Coursework consists of 51 post-baccalaureate course credits at the graduate level. Up to 30 graduate course credits can be transferred but at least 21 additional graduate credits must be accrued at UDM. Coursework is divided into:
Doctoral Core (9 credits)
Concentration Core (up to 33 credits)
Discipline Specific (9 or more credits)
Dissertation credits consist of research credits under the guidance of a Doctoral Dissertation committee headed by a faculty member who acts as the supervisor. Although Doctoral research is independent, novel, and advances the state of the art, the committee members can provide guidance, advice, and technical expertise. A minimum of 30 dissertation credits is required for the Doctor of Engineering degree.
Examinations comprise three stages: Qualifying, Dissertation Topic, and Final. The Qualifying Examination is administered and interpreted by the Engineering Graduate Council. The exam consists of three parts: Mathematics, Computer skills, and Discipline Specific (discipline specifics are engineering topics relevant to the individual examinee). The Qualifying Examination must be taken as soon as the student has completed the Doctoral Core Courses. Students passing the Qualifying Examination are allowed to advance in the doctoral program. Students failing the Qualifying Examination are dismissed from the Doctoral program. The Dissertation Topic Examination consists of the formal presentation of the dissertation topic to the studies committee. The committee provides feedback to the student regarding scope, depth and relevancy of the topic. With approval of the committee, the student can proceed with the research the subsequent accrual of dissertation credits. Final Examination consists of the formal and public presentation of the dissertation results. The written dissertation must also be approved and accepted by the supervisory committee. The Final Examination, in concert with the submission of the approved version of the written dissertation, constitutes the last step in completion of the Doctor of Engineering degree.
Master's Degree: Students without a previous graduate degree may transfer up to six credits from another graduate school or program. Students with an appropriate, previous graduate degree may transfer credits as follows:
9 credits if either graduate program is less than 36 credit hours;
12 credit hours if both graduate programs are at least 36 credit hours.

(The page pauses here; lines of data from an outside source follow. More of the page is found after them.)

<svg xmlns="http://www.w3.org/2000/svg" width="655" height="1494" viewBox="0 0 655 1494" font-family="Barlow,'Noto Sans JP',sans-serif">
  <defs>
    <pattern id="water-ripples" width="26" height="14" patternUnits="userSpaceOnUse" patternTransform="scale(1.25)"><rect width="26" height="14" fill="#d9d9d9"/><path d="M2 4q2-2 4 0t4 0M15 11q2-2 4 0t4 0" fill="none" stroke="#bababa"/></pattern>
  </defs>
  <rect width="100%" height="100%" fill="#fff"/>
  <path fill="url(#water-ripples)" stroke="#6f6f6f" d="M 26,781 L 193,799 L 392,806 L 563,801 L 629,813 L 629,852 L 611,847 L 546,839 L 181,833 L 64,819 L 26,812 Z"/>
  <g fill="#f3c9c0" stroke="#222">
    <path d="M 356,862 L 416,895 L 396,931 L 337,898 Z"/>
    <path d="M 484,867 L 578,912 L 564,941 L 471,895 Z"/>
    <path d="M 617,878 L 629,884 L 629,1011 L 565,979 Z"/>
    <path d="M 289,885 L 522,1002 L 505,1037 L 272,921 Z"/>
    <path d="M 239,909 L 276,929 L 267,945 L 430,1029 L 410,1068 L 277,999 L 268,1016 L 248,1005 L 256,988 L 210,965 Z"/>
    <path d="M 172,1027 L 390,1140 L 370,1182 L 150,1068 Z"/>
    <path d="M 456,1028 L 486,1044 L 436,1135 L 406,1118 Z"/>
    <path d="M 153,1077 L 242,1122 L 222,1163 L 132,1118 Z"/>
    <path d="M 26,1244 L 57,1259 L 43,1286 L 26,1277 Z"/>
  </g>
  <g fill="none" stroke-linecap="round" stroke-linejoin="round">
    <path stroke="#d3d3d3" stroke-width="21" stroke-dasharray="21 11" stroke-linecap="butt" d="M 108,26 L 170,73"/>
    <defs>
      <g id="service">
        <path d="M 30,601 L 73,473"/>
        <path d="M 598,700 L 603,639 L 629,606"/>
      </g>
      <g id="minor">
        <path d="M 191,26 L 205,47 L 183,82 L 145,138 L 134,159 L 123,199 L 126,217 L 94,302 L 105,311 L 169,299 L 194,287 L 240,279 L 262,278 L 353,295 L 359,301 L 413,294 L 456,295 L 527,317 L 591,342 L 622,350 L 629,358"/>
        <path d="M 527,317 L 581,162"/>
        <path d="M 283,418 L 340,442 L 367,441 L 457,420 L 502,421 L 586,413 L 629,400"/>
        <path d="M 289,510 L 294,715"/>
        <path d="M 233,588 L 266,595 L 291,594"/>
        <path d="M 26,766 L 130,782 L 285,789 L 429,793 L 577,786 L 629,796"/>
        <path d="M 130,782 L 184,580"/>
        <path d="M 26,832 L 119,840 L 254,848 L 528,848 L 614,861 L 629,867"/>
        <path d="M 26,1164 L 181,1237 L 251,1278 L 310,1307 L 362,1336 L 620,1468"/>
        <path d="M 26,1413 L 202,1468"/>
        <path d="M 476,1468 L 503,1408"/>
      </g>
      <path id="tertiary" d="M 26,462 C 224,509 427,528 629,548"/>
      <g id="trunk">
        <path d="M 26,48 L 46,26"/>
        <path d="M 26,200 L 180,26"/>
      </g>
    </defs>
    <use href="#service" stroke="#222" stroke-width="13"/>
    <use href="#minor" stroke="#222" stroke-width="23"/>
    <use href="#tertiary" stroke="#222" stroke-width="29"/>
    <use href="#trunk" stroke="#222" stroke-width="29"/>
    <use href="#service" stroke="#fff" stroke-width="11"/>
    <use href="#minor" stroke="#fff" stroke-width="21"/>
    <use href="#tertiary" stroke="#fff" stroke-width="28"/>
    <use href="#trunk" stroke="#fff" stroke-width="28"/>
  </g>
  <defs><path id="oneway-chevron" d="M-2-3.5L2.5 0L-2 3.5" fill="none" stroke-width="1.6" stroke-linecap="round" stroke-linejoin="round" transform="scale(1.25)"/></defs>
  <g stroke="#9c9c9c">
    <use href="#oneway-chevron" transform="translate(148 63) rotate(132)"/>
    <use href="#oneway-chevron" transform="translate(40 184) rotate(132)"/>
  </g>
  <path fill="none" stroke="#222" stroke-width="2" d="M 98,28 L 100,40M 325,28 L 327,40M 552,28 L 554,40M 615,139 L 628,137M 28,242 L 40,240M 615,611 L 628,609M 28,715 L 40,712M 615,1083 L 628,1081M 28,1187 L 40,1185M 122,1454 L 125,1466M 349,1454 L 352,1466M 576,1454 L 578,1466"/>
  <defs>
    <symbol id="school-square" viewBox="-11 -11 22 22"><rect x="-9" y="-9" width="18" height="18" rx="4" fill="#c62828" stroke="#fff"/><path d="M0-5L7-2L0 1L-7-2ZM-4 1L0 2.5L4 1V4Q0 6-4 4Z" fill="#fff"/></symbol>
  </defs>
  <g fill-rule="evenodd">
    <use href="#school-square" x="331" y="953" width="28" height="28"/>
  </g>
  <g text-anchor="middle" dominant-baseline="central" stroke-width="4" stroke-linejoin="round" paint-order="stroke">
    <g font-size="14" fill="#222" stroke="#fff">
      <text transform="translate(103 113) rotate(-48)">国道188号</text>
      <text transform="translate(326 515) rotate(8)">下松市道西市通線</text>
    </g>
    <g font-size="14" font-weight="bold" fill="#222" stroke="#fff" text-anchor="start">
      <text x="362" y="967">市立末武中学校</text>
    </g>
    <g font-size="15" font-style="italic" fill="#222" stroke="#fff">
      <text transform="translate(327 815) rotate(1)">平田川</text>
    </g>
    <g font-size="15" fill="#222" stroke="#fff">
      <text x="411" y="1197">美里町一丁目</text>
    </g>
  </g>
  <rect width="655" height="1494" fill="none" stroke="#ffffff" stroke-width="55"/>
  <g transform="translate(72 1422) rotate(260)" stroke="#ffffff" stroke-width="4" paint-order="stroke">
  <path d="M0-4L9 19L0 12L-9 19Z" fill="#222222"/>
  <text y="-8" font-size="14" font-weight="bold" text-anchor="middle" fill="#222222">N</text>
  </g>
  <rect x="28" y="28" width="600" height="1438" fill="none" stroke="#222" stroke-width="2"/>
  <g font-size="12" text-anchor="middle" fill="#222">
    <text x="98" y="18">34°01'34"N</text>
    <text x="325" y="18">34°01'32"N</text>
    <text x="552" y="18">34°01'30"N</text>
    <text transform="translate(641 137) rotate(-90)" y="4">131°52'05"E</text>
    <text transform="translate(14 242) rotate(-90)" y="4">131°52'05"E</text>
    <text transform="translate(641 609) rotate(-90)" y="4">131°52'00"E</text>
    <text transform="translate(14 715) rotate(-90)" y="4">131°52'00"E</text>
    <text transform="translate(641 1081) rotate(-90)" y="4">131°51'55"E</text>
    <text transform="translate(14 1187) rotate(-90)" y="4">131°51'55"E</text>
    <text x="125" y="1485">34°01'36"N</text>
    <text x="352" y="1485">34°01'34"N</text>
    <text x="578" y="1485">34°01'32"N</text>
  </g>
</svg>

In all cases, transfer of credit is granted only with the approval of the program director and the Dean after completing 12 credit hours at the University of Detroit Mercy with a minimum overall quality point average of 3.0.

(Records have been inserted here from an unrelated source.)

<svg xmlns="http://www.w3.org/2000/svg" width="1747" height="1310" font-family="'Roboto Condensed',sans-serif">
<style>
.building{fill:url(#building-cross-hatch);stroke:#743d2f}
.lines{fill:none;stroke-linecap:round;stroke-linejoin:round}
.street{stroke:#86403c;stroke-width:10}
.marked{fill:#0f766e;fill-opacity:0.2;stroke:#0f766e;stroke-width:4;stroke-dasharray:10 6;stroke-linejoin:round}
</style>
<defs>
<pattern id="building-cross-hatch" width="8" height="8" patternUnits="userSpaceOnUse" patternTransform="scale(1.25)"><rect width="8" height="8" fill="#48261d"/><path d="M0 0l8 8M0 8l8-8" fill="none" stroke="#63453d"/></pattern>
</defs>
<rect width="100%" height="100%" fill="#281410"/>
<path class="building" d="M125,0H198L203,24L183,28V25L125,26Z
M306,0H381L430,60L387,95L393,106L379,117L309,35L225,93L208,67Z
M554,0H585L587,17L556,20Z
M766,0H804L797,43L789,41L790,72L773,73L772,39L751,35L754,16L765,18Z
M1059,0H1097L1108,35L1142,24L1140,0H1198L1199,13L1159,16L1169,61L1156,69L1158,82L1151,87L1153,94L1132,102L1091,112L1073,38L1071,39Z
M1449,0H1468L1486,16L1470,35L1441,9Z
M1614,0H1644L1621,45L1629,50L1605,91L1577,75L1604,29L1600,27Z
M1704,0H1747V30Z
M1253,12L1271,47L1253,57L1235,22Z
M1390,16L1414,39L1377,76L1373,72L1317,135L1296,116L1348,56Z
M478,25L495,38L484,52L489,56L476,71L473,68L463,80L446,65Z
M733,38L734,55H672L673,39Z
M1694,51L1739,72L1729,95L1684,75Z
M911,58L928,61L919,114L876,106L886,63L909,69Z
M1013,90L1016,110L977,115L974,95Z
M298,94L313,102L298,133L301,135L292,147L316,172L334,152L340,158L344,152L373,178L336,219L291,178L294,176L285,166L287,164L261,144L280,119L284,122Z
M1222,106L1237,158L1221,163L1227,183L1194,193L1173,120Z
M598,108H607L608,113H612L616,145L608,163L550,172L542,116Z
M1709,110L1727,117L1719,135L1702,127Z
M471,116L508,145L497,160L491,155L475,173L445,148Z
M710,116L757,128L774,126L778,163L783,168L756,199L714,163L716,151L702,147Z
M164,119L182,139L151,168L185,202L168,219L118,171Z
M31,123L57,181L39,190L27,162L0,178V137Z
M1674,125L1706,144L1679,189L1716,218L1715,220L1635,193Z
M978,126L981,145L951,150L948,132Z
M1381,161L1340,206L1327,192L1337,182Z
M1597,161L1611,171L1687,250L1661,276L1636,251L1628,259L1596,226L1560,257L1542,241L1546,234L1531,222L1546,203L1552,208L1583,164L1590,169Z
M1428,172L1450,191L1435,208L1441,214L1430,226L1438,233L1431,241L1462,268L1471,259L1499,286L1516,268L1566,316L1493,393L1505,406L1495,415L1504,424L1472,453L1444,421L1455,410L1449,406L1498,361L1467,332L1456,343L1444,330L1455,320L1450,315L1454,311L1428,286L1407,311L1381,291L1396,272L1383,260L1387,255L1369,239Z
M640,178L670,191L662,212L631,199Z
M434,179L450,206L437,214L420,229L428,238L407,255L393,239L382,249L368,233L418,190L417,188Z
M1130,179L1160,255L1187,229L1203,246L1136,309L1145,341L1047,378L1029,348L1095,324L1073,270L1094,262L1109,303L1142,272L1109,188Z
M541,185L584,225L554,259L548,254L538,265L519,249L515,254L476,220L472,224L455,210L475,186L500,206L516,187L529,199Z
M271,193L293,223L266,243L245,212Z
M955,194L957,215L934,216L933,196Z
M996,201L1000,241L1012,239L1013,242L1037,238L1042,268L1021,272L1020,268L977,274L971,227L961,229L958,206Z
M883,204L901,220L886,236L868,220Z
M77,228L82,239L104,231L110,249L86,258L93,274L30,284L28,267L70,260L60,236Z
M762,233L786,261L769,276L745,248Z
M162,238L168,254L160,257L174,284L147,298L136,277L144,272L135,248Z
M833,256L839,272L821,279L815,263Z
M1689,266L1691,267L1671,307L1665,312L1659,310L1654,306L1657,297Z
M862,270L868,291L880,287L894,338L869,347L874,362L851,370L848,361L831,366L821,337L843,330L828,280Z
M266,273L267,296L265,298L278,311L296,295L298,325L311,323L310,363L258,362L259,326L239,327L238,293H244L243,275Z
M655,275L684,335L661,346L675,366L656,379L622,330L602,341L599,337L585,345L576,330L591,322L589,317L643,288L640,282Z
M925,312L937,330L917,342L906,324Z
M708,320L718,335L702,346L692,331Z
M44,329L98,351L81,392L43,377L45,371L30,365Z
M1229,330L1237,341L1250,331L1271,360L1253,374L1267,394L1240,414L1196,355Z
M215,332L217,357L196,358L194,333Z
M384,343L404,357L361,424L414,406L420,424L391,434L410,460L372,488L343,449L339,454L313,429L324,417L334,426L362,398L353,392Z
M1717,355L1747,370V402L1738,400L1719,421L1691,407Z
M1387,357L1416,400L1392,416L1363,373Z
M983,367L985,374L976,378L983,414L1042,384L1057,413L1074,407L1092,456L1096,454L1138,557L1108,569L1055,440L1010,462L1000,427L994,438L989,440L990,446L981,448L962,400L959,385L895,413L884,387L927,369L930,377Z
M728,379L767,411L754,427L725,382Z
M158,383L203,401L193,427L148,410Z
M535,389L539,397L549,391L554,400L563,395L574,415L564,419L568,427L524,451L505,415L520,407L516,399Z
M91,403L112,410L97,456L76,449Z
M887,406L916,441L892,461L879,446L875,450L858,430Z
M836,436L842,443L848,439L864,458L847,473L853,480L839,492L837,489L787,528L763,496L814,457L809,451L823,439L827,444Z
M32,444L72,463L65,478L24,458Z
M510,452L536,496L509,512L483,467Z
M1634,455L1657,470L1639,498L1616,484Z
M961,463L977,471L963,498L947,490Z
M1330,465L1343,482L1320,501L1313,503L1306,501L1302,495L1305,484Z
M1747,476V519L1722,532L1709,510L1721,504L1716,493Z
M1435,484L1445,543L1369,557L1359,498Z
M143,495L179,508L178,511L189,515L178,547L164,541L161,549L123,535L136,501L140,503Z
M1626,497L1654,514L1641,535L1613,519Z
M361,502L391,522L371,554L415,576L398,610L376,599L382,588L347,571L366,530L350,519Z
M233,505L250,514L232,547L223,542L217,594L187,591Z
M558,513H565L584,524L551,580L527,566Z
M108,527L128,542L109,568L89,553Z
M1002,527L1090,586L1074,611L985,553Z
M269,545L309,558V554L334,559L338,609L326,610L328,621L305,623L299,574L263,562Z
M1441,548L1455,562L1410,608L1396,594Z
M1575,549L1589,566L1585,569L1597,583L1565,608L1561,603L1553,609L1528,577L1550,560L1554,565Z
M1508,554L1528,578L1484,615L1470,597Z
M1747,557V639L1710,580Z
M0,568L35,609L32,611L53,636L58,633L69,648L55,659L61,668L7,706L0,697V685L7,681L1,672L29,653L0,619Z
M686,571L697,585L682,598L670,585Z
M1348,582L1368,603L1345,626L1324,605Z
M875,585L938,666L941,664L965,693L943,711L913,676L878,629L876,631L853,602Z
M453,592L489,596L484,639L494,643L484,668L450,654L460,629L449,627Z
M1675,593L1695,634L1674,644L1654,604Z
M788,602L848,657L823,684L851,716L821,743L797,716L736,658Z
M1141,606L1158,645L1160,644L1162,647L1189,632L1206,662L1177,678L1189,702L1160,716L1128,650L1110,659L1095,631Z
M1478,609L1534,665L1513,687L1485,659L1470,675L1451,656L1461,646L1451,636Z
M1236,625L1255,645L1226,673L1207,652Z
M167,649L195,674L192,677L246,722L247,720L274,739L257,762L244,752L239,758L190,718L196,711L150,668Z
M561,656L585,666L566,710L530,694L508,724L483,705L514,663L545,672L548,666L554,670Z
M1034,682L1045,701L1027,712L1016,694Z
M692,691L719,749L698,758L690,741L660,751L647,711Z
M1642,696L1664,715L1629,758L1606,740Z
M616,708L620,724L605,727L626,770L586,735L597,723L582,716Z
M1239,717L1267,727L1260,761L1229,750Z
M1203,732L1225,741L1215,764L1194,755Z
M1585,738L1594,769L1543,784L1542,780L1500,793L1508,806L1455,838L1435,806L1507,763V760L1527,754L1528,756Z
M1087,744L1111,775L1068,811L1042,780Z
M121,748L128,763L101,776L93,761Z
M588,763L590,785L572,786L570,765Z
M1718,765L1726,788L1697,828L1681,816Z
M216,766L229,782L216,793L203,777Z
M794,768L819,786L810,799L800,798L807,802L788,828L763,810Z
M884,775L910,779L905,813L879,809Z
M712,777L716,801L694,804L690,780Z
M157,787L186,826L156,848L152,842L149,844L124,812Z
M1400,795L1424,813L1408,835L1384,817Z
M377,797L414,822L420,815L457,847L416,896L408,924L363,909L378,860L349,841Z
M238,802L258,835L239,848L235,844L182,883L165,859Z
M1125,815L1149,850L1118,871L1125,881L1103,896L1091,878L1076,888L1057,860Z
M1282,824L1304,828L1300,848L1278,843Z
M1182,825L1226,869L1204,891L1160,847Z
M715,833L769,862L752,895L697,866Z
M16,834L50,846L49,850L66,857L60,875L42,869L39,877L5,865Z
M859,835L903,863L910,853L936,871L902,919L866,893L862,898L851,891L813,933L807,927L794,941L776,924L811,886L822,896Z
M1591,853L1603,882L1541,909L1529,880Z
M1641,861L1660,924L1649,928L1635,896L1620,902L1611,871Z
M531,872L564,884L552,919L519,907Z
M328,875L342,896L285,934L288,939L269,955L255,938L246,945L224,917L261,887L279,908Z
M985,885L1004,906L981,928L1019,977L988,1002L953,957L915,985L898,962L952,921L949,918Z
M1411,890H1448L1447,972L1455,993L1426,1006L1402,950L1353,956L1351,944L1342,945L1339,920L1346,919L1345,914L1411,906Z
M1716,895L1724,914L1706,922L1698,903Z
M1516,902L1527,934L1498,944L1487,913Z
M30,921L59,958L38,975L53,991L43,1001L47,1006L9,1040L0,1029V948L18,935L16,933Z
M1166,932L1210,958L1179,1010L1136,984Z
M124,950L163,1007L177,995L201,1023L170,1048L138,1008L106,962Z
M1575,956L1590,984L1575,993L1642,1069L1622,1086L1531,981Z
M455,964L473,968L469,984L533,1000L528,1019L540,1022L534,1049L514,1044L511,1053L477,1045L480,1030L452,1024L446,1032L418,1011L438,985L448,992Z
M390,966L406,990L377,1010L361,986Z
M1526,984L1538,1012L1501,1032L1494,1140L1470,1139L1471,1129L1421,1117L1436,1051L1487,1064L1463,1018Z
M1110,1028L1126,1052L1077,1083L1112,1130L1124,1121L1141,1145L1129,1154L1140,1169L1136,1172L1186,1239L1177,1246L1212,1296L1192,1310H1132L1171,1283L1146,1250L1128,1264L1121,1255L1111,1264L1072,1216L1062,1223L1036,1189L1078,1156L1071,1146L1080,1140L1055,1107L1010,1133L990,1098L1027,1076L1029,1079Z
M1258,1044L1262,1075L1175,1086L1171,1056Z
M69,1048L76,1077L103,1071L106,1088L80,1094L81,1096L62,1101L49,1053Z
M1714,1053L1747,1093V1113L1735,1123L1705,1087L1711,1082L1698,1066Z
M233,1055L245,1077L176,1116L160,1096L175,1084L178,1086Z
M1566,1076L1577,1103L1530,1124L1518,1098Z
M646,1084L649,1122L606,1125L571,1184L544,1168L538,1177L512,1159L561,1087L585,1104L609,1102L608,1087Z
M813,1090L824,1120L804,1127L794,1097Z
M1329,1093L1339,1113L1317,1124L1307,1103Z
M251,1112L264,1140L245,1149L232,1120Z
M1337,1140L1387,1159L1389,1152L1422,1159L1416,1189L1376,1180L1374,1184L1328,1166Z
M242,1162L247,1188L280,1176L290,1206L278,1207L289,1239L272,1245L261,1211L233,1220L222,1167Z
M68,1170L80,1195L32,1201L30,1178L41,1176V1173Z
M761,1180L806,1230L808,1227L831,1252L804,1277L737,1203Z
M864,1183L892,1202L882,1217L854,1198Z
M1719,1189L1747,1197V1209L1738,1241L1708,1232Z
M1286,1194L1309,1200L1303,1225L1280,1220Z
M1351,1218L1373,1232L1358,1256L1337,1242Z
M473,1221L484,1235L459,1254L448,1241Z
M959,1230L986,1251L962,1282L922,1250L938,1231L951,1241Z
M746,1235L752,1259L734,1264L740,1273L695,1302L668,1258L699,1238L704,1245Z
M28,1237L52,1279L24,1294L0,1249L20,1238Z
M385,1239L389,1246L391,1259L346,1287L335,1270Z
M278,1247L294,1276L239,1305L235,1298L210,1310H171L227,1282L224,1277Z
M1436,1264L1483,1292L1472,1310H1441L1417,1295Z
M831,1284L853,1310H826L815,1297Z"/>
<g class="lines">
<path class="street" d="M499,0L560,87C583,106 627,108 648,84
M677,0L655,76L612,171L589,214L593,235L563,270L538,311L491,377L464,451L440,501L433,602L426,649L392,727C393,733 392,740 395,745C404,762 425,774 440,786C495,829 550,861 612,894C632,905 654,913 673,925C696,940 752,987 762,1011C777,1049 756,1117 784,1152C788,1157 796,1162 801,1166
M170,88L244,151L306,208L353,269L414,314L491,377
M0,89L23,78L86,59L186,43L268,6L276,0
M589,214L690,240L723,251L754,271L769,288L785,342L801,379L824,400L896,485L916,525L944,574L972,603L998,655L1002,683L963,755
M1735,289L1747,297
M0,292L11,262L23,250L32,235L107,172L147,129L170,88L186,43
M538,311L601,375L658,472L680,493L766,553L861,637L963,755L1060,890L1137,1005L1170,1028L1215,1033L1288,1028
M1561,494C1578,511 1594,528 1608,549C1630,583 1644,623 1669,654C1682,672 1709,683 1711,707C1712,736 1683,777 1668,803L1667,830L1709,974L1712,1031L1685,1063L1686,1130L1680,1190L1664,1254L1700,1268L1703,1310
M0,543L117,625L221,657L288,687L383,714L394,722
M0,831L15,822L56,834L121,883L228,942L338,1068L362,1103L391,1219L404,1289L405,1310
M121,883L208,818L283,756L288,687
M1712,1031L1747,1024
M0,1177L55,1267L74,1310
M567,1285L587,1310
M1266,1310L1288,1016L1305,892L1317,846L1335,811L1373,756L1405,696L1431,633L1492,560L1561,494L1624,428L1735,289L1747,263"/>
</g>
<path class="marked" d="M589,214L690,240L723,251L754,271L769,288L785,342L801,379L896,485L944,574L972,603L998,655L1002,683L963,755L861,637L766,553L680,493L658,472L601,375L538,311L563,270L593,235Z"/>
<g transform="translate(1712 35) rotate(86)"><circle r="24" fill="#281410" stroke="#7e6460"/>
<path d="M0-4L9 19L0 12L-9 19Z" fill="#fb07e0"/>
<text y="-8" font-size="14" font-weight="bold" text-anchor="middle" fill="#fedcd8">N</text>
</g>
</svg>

Doctoral Degree: Up to 30 graduate course credits can be transferred into the Doctoral Program but at least 21 additional graduate credits must be accrued at UDM. All courses transferred must be at the graduate level (minimum grade of 3.0 or B) and must be related to the student's doctoral focus. Transfer courses do not eliminate the Doctoral Core Course requirements unless there is a specific equivalency determined between core course(s) and transferred course(s).
In addition to classroom courses, a student who has completed a Master's degree may transfer up to six credit hours of thesis credit toward the Doctoral dissertation research requirements.